В одно обыденное утро жена замечает желтые подтяжки мужа, куриную синеву его ног, дурной запах изо рта, смешанный с запахом одеколона, а муж видит нездоровые и мятые груди жены, космы волос, слышит ее плачущий голос. Начинается надоедливый до зевоты конец.
Тогда тяжесть жизни, лишенной иллюзии, вызывает в самом потайном уголке души первую человеческую боль о том, чего не было, но что должно было быть.
Эта мысль приходит всегда, когда уже поздно и возможности к иному захлопнуты.

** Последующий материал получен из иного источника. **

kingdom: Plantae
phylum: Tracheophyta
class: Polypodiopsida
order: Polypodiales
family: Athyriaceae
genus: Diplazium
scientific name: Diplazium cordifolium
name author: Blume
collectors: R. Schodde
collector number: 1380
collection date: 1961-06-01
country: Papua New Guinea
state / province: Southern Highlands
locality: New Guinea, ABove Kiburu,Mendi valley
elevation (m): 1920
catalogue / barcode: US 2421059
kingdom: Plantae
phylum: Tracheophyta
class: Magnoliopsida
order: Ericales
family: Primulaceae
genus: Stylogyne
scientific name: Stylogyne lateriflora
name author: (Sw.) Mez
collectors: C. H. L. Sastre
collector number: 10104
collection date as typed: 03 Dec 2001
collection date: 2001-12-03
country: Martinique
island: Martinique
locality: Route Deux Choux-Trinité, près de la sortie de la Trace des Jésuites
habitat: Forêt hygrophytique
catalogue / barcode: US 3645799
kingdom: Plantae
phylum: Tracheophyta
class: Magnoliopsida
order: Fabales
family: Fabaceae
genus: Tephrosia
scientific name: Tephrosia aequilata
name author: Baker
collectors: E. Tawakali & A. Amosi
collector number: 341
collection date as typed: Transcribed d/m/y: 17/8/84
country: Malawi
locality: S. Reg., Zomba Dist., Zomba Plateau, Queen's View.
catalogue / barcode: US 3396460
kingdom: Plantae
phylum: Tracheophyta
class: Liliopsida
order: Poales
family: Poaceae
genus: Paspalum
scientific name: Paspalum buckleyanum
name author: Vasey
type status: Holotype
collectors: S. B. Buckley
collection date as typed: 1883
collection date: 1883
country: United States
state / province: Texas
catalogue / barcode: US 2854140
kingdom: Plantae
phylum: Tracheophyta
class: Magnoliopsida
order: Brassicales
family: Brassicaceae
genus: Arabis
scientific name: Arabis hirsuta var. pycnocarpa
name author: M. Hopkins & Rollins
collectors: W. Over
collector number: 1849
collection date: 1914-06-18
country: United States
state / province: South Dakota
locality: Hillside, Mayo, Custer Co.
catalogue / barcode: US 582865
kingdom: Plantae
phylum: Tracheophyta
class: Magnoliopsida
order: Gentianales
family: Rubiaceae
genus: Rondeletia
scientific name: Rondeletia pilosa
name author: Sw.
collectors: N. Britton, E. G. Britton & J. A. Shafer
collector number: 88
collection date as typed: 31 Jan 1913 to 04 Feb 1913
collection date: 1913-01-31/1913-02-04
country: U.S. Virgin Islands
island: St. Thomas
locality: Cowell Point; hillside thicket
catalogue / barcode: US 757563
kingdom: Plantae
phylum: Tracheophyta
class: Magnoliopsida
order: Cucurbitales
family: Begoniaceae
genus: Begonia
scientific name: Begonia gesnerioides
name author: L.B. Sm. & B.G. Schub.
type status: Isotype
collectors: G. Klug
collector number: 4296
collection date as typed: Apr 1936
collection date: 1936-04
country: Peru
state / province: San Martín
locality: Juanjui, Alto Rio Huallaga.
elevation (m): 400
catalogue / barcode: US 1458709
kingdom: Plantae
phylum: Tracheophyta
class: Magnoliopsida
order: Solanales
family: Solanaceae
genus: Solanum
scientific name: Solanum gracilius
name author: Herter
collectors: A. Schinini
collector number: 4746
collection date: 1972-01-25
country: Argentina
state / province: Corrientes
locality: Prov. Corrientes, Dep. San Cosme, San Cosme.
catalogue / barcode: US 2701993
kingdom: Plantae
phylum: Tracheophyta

Еще гимназистом я ездил с отцом в Карачай, и мы подымались на склоны Эльбруса. Над альпийскими пастбищами разгоралось утро. Была роса, резкая прозрачность, я вспомнил тогда одиночество Пушкина в этих местах:
С ледниковых полой тянуло льдом и слабым запахом фиалок. Дали были открыты на сотни верст. Долины лежали внизу, как позеленевшие бронзовые чаши, налитые синей водой. В великой горной тишине стояло жаркое и близкое солнце.
Теперь второй раз я испытал это чувство — будто ветер выдул из меня старую душу, и вместо нее — горное солнце и воздух ледниковых полей.
Ветер приносит слабый запах фиалок, как в то далекое утро.
Любовь — как горные перевалы: видно на сотни верст. Не каждому дано дойти и погрузить свои руки в холодные и чистые ручьи Эльбруса.
Я не могу передать боль и радость этой любви, когда ждешь неизбежных потрясений, когда утро гремит сотнями корабельных гудков и исполинское солнце пролетает над зимними днями. Я опускаю глаза, чтобы встречные женщины не подумали, что я люблю их всех.
Любовь созрела и цветет, и зеленые морские дни — как дни из сказок.
Я боюсь возвращаться в гостиницу, — Сташевский посмотрит и обо всем догадается. Я не уеду отсюда. Я буду голодать с Гарибальди, проводить ночи в ночлежке и слоняться по улицам, под этим небом дни и ночи. Я смотрю на прохожих глазами, темными от сдержанного восторга. Что со мной, я сам не могу понять, но мне почему-то страшно.